The new study in mice has now found that GLA in maternal milk binds to the retinoid X receptor (RXR) found on the neonatal cardiomyocytes, triggering maturation of the cells’ mitochondria. RXR acts as a nutritional sensor of lipids and vitamin A derivatives, altering gene expression and influencing biological functions such as immunity, cell differentiation, and metabolism. The study found that, once activated by maternal GLA, RXR initiates genetic programs that equip the cells’ mitochondria with the enzymes and other proteins they need to start consuming lipids, the primary source of energy in the mature heart.
Studies showed that in mouse models in which the RXR genes were deleted in the embryonic heart (embryonic double-knockout; EDKO animals), the lack of RXR in the heart cells prevented mitochondria in the hearts of newborn animals from producing energy correctly, leading to severe heart failure and death shortly after birth. “… 80% of EDKO pups died during the first 24 h of life, and no EDKO newborn survived beyond day 7 after birth,” the team wrote.
Similarly, wild type neonatal mice suckled with milk from mothers that were fed a fat free diet (FFD) also died within 48 hours of birth. The combined results from their studies indicated that milk-FA support metabolic adaptation in the neonatal heart, “… and suggest that activation of a milk-FA–RXR axis is a relevant mechanism for sustaining perinatal life,” the investigators stated.
Subsequent in vitro tests identified GLA as the ligand for RXR, and further experiments in mice showed that newborns from mothers on a fat free diet thrived when their milk was supplemented with GLA. Notably, pups delivered by mothers that were fed a normal chow diet also died when sucked on a FFD milk, “supporting the role of maternal milk, and not lipid deposits during pregnancy, as the relevant GLA source for ensuring perinatal survival,” the investigators further noted.

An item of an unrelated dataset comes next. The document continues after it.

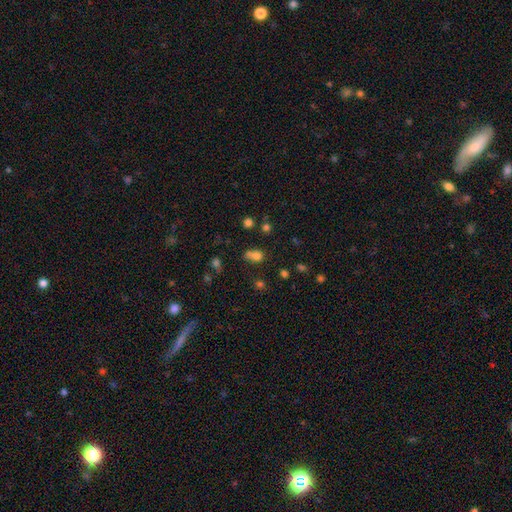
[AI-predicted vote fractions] A smooth galaxy with no disk features (73%) that is in between round and cigar-shaped (65%). Merging: none (41%).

The study’s combined findings demonstrate that the fatty acid GLA, found in breast milk, is the key signal that ensures correct cardiac function after birth. GLA activates the cell protein RXR, which then directs coordinated gene expression changes to ensure that cardiomyocyte mitochondria mature so that they can produce energy in the extrauterine environment.

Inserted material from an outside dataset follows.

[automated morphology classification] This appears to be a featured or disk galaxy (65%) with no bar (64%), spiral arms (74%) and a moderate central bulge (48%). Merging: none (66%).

“The need to maintain a constant and uninterrupted beat places an immense energy demand on the heart”, explained Ricote. “To meet their energy needs, cardiomyocytes maintain a tight control over the cellular pathways that produce energy. Any imbalance in these bioenergetic mechanisms can lead to the development of serious cardiovascular pathologies.”
For Ricote, part of the study’s novelty “lies in demonstrating that RXR plays a critical role in cardiac muscle, contrary to what was previously thought. This is an important conceptual advance in the field of nuclear receptors.”
According to first author Ana Paredes, PhD, the study presents a new framework for understanding the postnatal adaptations that occur in newborn mammals to meet the requirements of the extrauterine environment. “Birth is a physiological challenge for the newborn,” Paredes explained. “With this study, we show that maternal milk, besides its nutritional function, plays a signaling role by instructing cardiomyocytes that they need to activate their metabolism because they are no longer supported by maternal physiology.”
The results open the way to treatments to modulate RXR activity in cardiomyocytes with specific drugs, including some that already have FDA approval for cancer treatment. “Our study proposes RXR as a possible therapeutic target for neonatal heart disorders and systemic diseases triggered by metabolic errors,” concluded Ricote. And from “a nutritional standpoint,” the team commented, “low GLA abundance in human maternal milk has been linked to growth deficits in newborns, suggesting a potential role of this fatty acid in human neonatal physiology.”